The National Grid has announced that it has drawn up plans to deal with long-distance EV travelling in the UK, which would theoretically see the installation of 50 ultra-rapid charging stations across the country, with the potential for 350kW charging within 50 miles of any EV driver.
Clarifying earlier reports on Zap-Map and other news outlets, a National Grid spokesperson stated that these plans looked at how to enable electric vehicle take-up to continue accelerating by removing range anxiety even from EV sceptics.
The plans include solutions such as installing 50 ultra-rapid units at each charging station, which would create a huge and extremely important high-speed charging network.
The option of charging at 350kW would make each site future-proof from the off. There are currently no EVs on the market that can charge at even half that power, and even with the expected increase in battery capacities over the next 5-10 years, upgrades to EV charging capabilities will still see the units take a short amount of time to recharge.
Since the report comes from the National Grid, the charging stations proposed would be linked directly to the UK’s high-voltage grid. This would remove the need to create local grids with enough capacity to supply multiple ultra-high speed chargers.

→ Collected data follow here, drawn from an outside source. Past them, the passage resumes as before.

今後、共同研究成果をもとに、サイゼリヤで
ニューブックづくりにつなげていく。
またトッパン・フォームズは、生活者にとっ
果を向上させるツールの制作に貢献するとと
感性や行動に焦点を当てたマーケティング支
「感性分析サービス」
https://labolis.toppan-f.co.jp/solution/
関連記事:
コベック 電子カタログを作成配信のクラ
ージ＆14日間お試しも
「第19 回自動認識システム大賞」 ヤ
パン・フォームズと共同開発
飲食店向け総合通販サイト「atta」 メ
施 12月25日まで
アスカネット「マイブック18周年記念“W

The National Grid currently has no plans to build or operate any charging stations as a public EV charging network.
A National Grid spokesperson said: “If you overlay the motorway network over the transmission network, there is a synergy. The electricity transmission network runs close to motorway network and likely to be most efficient connection at many sites.
“In terms of how you space rapid chargers; 50 miles was used in the autonomous vehicles bill. When we mapped England and Wales with the grid, 90% of people using network would be within 50 miles of a rapid charger.
“We think the rollout of the charging points should be structured and co-ordinated. Rather than connecting one customer at a time and having a piecemeal approach, provide the infrastructure in a co-ordinated way. Our solution is about future proofing; not just for cars but for light goods vehicles and trucks in the future.”